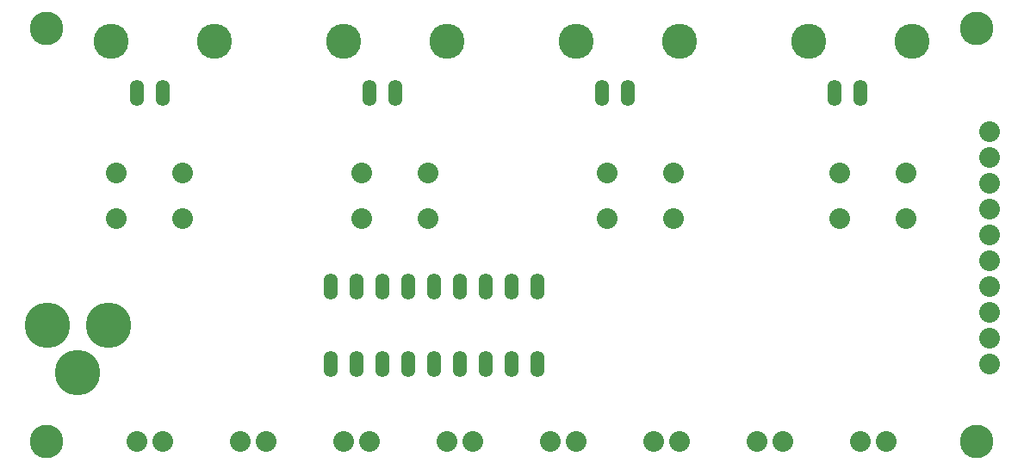
<source format=gbr>
%TF.GenerationSoftware,KiCad,Pcbnew,7.0.7*%
%TF.CreationDate,2023-09-22T15:36:31-04:00*%
%TF.ProjectId,HMS_8ValveDriver,484d535f-3856-4616-9c76-654472697665,rev?*%
%TF.SameCoordinates,Original*%
%TF.FileFunction,Soldermask,Bot*%
%TF.FilePolarity,Negative*%
%FSLAX46Y46*%
G04 Gerber Fmt 4.6, Leading zero omitted, Abs format (unit mm)*
G04 Created by KiCad (PCBNEW 7.0.7) date 2023-09-22 15:36:31*
%MOMM*%
%LPD*%
G01*
G04 APERTURE LIST*
%ADD10C,2.032000*%
%ADD11C,3.302000*%
%ADD12C,3.452400*%
%ADD13O,1.358800X2.565200*%
%ADD14O,1.371600X2.590800*%
%ADD15C,4.470400*%
G04 APERTURE END LIST*
D10*
%TO.C,J5*%
X182791100Y-125323600D03*
X185331100Y-125323600D03*
%TD*%
%TO.C,J1*%
X195491100Y-117703600D03*
X195491100Y-115163600D03*
X195491100Y-112623600D03*
X195491100Y-110083600D03*
X195491100Y-107543600D03*
X195491100Y-105003600D03*
X195491100Y-102463600D03*
X195491100Y-99923600D03*
X195491100Y-97383600D03*
X195491100Y-94843600D03*
%TD*%
D11*
%TO.C,H1*%
X102781100Y-125323600D03*
%TD*%
D12*
%TO.C,J18*%
X109131100Y-85953600D03*
X119291100Y-85953600D03*
D13*
X111671100Y-91033600D03*
X114211100Y-91033600D03*
%TD*%
D12*
%TO.C,J16*%
X154851100Y-85953600D03*
X165011100Y-85953600D03*
D13*
X157391100Y-91033600D03*
X159931100Y-91033600D03*
%TD*%
D10*
%TO.C,J10*%
X131991100Y-125323600D03*
X134531100Y-125323600D03*
%TD*%
D11*
%TO.C,H2*%
X102781100Y-84683600D03*
%TD*%
D12*
%TO.C,J17*%
X131991100Y-85953600D03*
X142151100Y-85953600D03*
D13*
X134531100Y-91033600D03*
X137071100Y-91033600D03*
%TD*%
D10*
%TO.C,S3*%
X157949900Y-98933000D03*
X164452300Y-98933000D03*
X157949900Y-103454200D03*
X164452300Y-103454200D03*
%TD*%
%TO.C,J8*%
X152311100Y-125323600D03*
X154851100Y-125323600D03*
%TD*%
%TO.C,J6*%
X172631100Y-125323600D03*
X175171100Y-125323600D03*
%TD*%
D12*
%TO.C,J15*%
X177711100Y-85953600D03*
X187871100Y-85953600D03*
D13*
X180251100Y-91033600D03*
X182791100Y-91033600D03*
%TD*%
D11*
%TO.C,H3*%
X194221100Y-84683600D03*
%TD*%
D10*
%TO.C,J7*%
X162471100Y-125323600D03*
X165011100Y-125323600D03*
%TD*%
D14*
%TO.C,IC1*%
X151041100Y-110083600D03*
X148501100Y-110083600D03*
X145961100Y-110083600D03*
X143421100Y-110083600D03*
X140881100Y-110083600D03*
X138341100Y-110083600D03*
X135801100Y-110083600D03*
X133261100Y-110083600D03*
X130721100Y-110083600D03*
X130721100Y-117703600D03*
X133261100Y-117703600D03*
X135801100Y-117703600D03*
X138341100Y-117703600D03*
X140881100Y-117703600D03*
X143421100Y-117703600D03*
X145961100Y-117703600D03*
X148501100Y-117703600D03*
X151041100Y-117703600D03*
%TD*%
D10*
%TO.C,S4*%
X180809900Y-98933000D03*
X187312300Y-98933000D03*
X180809900Y-103454200D03*
X187312300Y-103454200D03*
%TD*%
%TO.C,S2*%
X133819900Y-98933000D03*
X140322300Y-98933000D03*
X133819900Y-103454200D03*
X140322300Y-103454200D03*
%TD*%
%TO.C,J12*%
X111671100Y-125323600D03*
X114211100Y-125323600D03*
%TD*%
D11*
%TO.C,H4*%
X194221100Y-125323600D03*
%TD*%
D15*
%TO.C,J4*%
X102861100Y-113893600D03*
X105861100Y-118593600D03*
X108861100Y-113893600D03*
%TD*%
D10*
%TO.C,J9*%
X142151100Y-125323600D03*
X144691100Y-125323600D03*
%TD*%
%TO.C,S1*%
X109689900Y-98933000D03*
X116192300Y-98933000D03*
X109689900Y-103454200D03*
X116192300Y-103454200D03*
%TD*%
%TO.C,J11*%
X121831100Y-125323600D03*
X124371100Y-125323600D03*
%TD*%
M02*

</source>
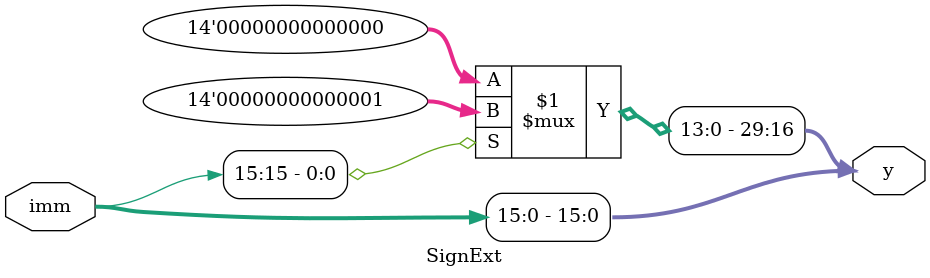
<source format=v>
`include "mux.v"


module PipCtrl(Jump,Branch,address_in,imm16,target26,busA_in,busB_in,address_out,if_rst,if_stall,if_change1,loaduseHD,branchHD);//包含Branch的计算 最后输出一个下一个PC的结果、全部包好  要注意，如果要执行jump,branch，要reset一个周期
	input Jump,Branch,loaduseHD,branchHD;
	input[31:0] address_in,busA_in,busB_in;
	input[15:0] imm16;
	input[25:0] target26;
	output[31:0] address_out;
	output if_rst,if_stall,if_change1;
	//The computation of address_out form Jump or Branch
	wire[29:0] address_start,imm30,address_imm,target30,d_mux1,d_mux2;
	wire Branch_if,zero;
	wire address_decide;
	wire[31:0] result,address_out1,address_out2,address_out3;

	assign address_start = address_in[31:2];
	SignExt signExt_1(imm16,imm30);
	assign address_imm = address_start + imm30;
	assign target30 = {address_in[31:28],target26[25:0]};

	assign result = busA_in - busB_in;
	assign zero =  (result == 0) ? 1:0;

	assign Branch_if = Branch & zero;
	Mux2_30 mux2_1(address_start,address_imm,Branch_if,d_mux1);
	Mux2_30 mux2_2(d_mux1,target30,Jump,d_mux2);

	//generate the signal of if_rst and decide address_out 
	assign if_rst = (Branch_if & ~(Branch & branchHD)) | Jump;
	assign if_change1 = Branch_if | Jump | loaduseHD | (Branch & branchHD);
	//如果不为branch的时候  别随便阻塞  影响效率
	assign if_stall = (loaduseHD & ~(Branch_if | Jump)) | (Branch & branchHD);
	assign address_decide = Branch_if | Jump;

	assign address_out1 = address_in;
	assign address_out2 = d_mux2 * 4;
	Mux2_32 mux2_3(address_out1,address_out2,address_decide,address_out3);
	Mux2_32 mux2_4(address_out3,address_out1,(Branch & branchHD),address_out);
endmodule

module SignExt(imm,y);
	input[15:0] imm;
	output[29:0] y;
	assign y[15:0] = imm;
	assign y[29:16] = imm[15]? 14'b1:14'b0;
endmodule
</source>
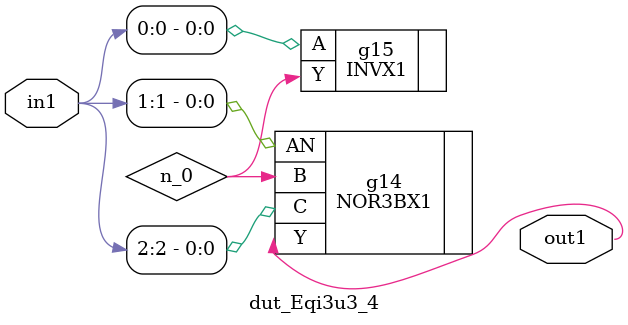
<source format=v>
`timescale 1ps / 1ps


module dut_Eqi3u3_4(in1, out1);
  input [2:0] in1;
  output out1;
  wire [2:0] in1;
  wire out1;
  wire n_0;
  NOR3BX1 g14(.AN (in1[1]), .B (n_0), .C (in1[2]), .Y (out1));
  INVX1 g15(.A (in1[0]), .Y (n_0));
endmodule



</source>
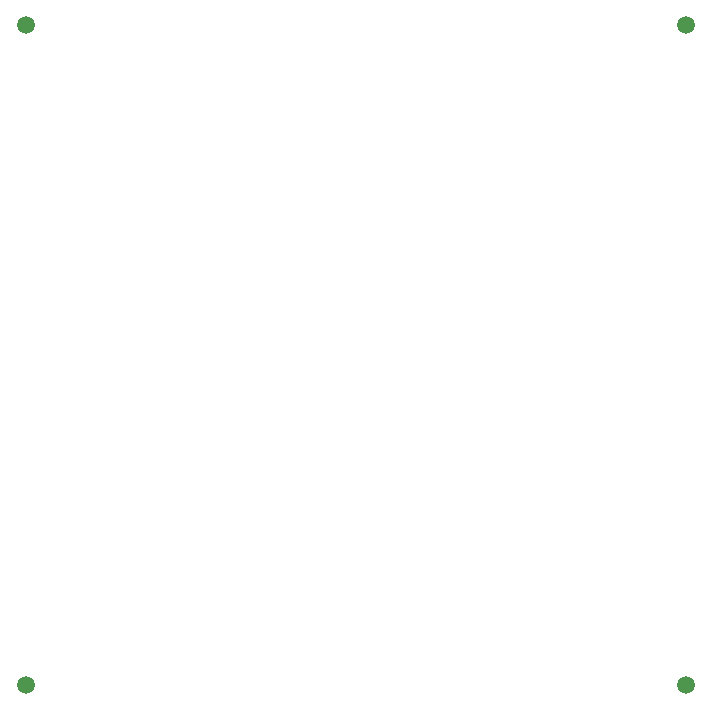
<source format=gbr>
G04 #@! TF.GenerationSoftware,KiCad,Pcbnew,(5.0.1)-4*
G04 #@! TF.CreationDate,2019-02-28T18:36:34-05:00*
G04 #@! TF.ProjectId,km-skillz-badge-kit-front,6B6D2D736B696C6C7A2D62616467652D,rev?*
G04 #@! TF.SameCoordinates,Original*
G04 #@! TF.FileFunction,Copper,L1,Top,Signal*
G04 #@! TF.FilePolarity,Positive*
%FSLAX46Y46*%
G04 Gerber Fmt 4.6, Leading zero omitted, Abs format (unit mm)*
G04 Created by KiCad (PCBNEW (5.0.1)-4) date 2/28/2019 6:36:34 PM*
%MOMM*%
%LPD*%
G01*
G04 APERTURE LIST*
G04 #@! TA.AperFunction,ComponentPad*
%ADD10C,1.500000*%
G04 #@! TD*
G04 APERTURE END LIST*
D10*
G04 #@! TO.P,REF\002A\002A,1*
G04 #@! TO.N,N/C*
X122555000Y-111760000D03*
G04 #@! TD*
G04 #@! TO.P,REF\002A\002A,1*
G04 #@! TO.N,N/C*
X178435000Y-111760000D03*
G04 #@! TD*
G04 #@! TO.P,REF\002A\002A,1*
G04 #@! TO.N,N/C*
X122555000Y-55880000D03*
G04 #@! TD*
G04 #@! TO.P,REF\002A\002A,1*
G04 #@! TO.N,N/C*
X178435000Y-55880000D03*
G04 #@! TD*
M02*

</source>
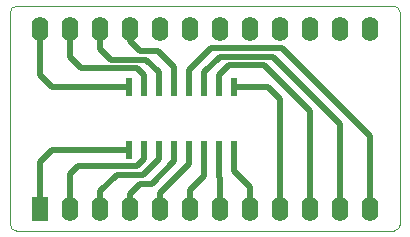
<source format=gtl>
G04 #@! TF.FileFunction,Copper,L1,Top,Signal*
%FSLAX46Y46*%
G04 Gerber Fmt 4.6, Leading zero omitted, Abs format (unit mm)*
G04 Created by KiCad (PCBNEW (2015-07-01 BZR 5850)-product) date Wed Jul 29 18:19:28 2015*
%MOMM*%
G01*
G04 APERTURE LIST*
%ADD10C,0.101600*%
%ADD11C,0.100000*%
%ADD12R,0.600000X1.500000*%
%ADD13R,1.400000X2.100000*%
%ADD14O,1.400000X2.100000*%
%ADD15C,0.500000*%
G04 APERTURE END LIST*
D10*
D11*
X24500000Y-36000000D02*
G75*
G03X25000000Y-36500000I500000J0D01*
G01*
X57000000Y-36500000D02*
G75*
G03X57500000Y-36000000I0J500000D01*
G01*
X57500000Y-18000000D02*
G75*
G03X57000000Y-17500000I-500000J0D01*
G01*
X25000000Y-17500000D02*
G75*
G03X24500000Y-18000000I0J-500000D01*
G01*
X24500000Y-36000000D02*
X24500000Y-27000000D01*
X57000000Y-36500000D02*
X25000000Y-36500000D01*
X57500000Y-18000000D02*
X57500000Y-36000000D01*
X25000000Y-17500000D02*
X57000000Y-17500000D01*
X24500000Y-27000000D02*
X24500000Y-18000000D01*
D12*
X34555000Y-29700000D03*
X35825000Y-29700000D03*
X37095000Y-29700000D03*
X38365000Y-29700000D03*
X39635000Y-29700000D03*
X40905000Y-29700000D03*
X42175000Y-29700000D03*
X43445000Y-29700000D03*
X43445000Y-24300000D03*
X42175000Y-24300000D03*
X40905000Y-24300000D03*
X39635000Y-24300000D03*
X38365000Y-24300000D03*
X37095000Y-24300000D03*
X35825000Y-24300000D03*
X34555000Y-24300000D03*
D13*
X27030000Y-34620000D03*
D14*
X29570000Y-34620000D03*
X32110000Y-34620000D03*
X34650000Y-34620000D03*
X37190000Y-34620000D03*
X39730000Y-34620000D03*
X42270000Y-34620000D03*
X44810000Y-34620000D03*
X47350000Y-34620000D03*
X49890000Y-34620000D03*
X52430000Y-34620000D03*
X54970000Y-34620000D03*
X54970000Y-19380000D03*
X52430000Y-19380000D03*
X49890000Y-19380000D03*
X47350000Y-19380000D03*
X44810000Y-19380000D03*
X42270000Y-19380000D03*
X39730000Y-19380000D03*
X37190000Y-19380000D03*
X34650000Y-19380000D03*
X32110000Y-19380000D03*
X29570000Y-19380000D03*
X27030000Y-19380000D03*
D15*
X34555000Y-29700000D02*
X28050000Y-29700000D01*
X27030000Y-30720000D02*
X27030000Y-34620000D01*
X28050000Y-29700000D02*
X27030000Y-30720000D01*
X35825000Y-29700000D02*
X35825000Y-30425000D01*
X35825000Y-30425000D02*
X35250000Y-31000000D01*
X35250000Y-31000000D02*
X30250000Y-31000000D01*
X30250000Y-31000000D02*
X29570000Y-31680000D01*
X29570000Y-31680000D02*
X29570000Y-34620000D01*
X37095000Y-29700000D02*
X37095000Y-30405000D01*
X37095000Y-30405000D02*
X35750000Y-31750000D01*
X35750000Y-31750000D02*
X33500000Y-31750000D01*
X33500000Y-31750000D02*
X32110000Y-33140000D01*
X32110000Y-33140000D02*
X32110000Y-34620000D01*
X38365000Y-29700000D02*
X38365000Y-30635000D01*
X34650000Y-33350000D02*
X34650000Y-34620000D01*
X35500000Y-32500000D02*
X34650000Y-33350000D01*
X36500000Y-32500000D02*
X35500000Y-32500000D01*
X38365000Y-30635000D02*
X36500000Y-32500000D01*
X39635000Y-29700000D02*
X39635000Y-30865000D01*
X39635000Y-30865000D02*
X37190000Y-33310000D01*
X37190000Y-33310000D02*
X37190000Y-34620000D01*
X40905000Y-29700000D02*
X40905000Y-31845000D01*
X39730000Y-33020000D02*
X39730000Y-34620000D01*
X40905000Y-31845000D02*
X39730000Y-33020000D01*
X42175000Y-29700000D02*
X42175000Y-31925000D01*
X42270000Y-32020000D02*
X42270000Y-34620000D01*
X42175000Y-31925000D02*
X42270000Y-32020000D01*
X43445000Y-29700000D02*
X43445000Y-31445000D01*
X44810000Y-32810000D02*
X44810000Y-34620000D01*
X43445000Y-31445000D02*
X44810000Y-32810000D01*
X43445000Y-24300000D02*
X46300000Y-24300000D01*
X46300000Y-24300000D02*
X47350000Y-25350000D01*
X47350000Y-25350000D02*
X47350000Y-34620000D01*
X42175000Y-24300000D02*
X42175000Y-23325000D01*
X49890000Y-26390000D02*
X49890000Y-34620000D01*
X46000000Y-22500000D02*
X49890000Y-26390000D01*
X43000000Y-22500000D02*
X46000000Y-22500000D01*
X42175000Y-23325000D02*
X43000000Y-22500000D01*
X40905000Y-24300000D02*
X40905000Y-23095000D01*
X52430000Y-27430000D02*
X52430000Y-34620000D01*
X46750000Y-21750000D02*
X52430000Y-27430000D01*
X42250000Y-21750000D02*
X46750000Y-21750000D01*
X40905000Y-23095000D02*
X42250000Y-21750000D01*
X39635000Y-24300000D02*
X39635000Y-22865000D01*
X54970000Y-28470000D02*
X54970000Y-34620000D01*
X47500000Y-21000000D02*
X54970000Y-28470000D01*
X41500000Y-21000000D02*
X47500000Y-21000000D01*
X39635000Y-22865000D02*
X41500000Y-21000000D01*
X38365000Y-24300000D02*
X38365000Y-22615000D01*
X38365000Y-22615000D02*
X37000000Y-21250000D01*
X37000000Y-21250000D02*
X35500000Y-21250000D01*
X35500000Y-21250000D02*
X34650000Y-20400000D01*
X34650000Y-20400000D02*
X34650000Y-19380000D01*
X37095000Y-24300000D02*
X37095000Y-23095000D01*
X32110000Y-21110000D02*
X32110000Y-19380000D01*
X33000000Y-22000000D02*
X32110000Y-21110000D01*
X36000000Y-22000000D02*
X33000000Y-22000000D01*
X37095000Y-23095000D02*
X36000000Y-22000000D01*
X35825000Y-24300000D02*
X35825000Y-23325000D01*
X35825000Y-23325000D02*
X35250000Y-22750000D01*
X35250000Y-22750000D02*
X30500000Y-22750000D01*
X30500000Y-22750000D02*
X29570000Y-21820000D01*
X29570000Y-21820000D02*
X29570000Y-19380000D01*
X34555000Y-24300000D02*
X28050000Y-24300000D01*
X27030000Y-23280000D02*
X27030000Y-19380000D01*
X28050000Y-24300000D02*
X27030000Y-23280000D01*
M02*

</source>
========
▸ Work task
The lines above that hold "Jump" are the result; show every one of them.

▸ Task result
module PipCtrl(Jump,Branch,address_in,imm16,target26,busA_in,busB_in,address_out,if_rst,if_stall,if_change1,loaduseHD,branchHD);//包含Branch的计算 最后输出一个下一个PC的结果、全部包好  要注意，如果要执行jump,branch，要reset一个周期
	input Jump,Branch,loaduseHD,branchHD;
	//The computation of address_out form Jump or Branch
	Mux2_30 mux2_2(d_mux1,target30,Jump,d_mux2);
	assign if_rst = (Branch_if & ~(Branch & branchHD)) | Jump;
	assign if_change1 = Branch_if | Jump | loaduseHD | (Branch & branchHD);
	assign if_stall = (loaduseHD & ~(Branch_if | Jump)) | (Branch & branchHD);
	assign address_decide = Branch_if | Jump;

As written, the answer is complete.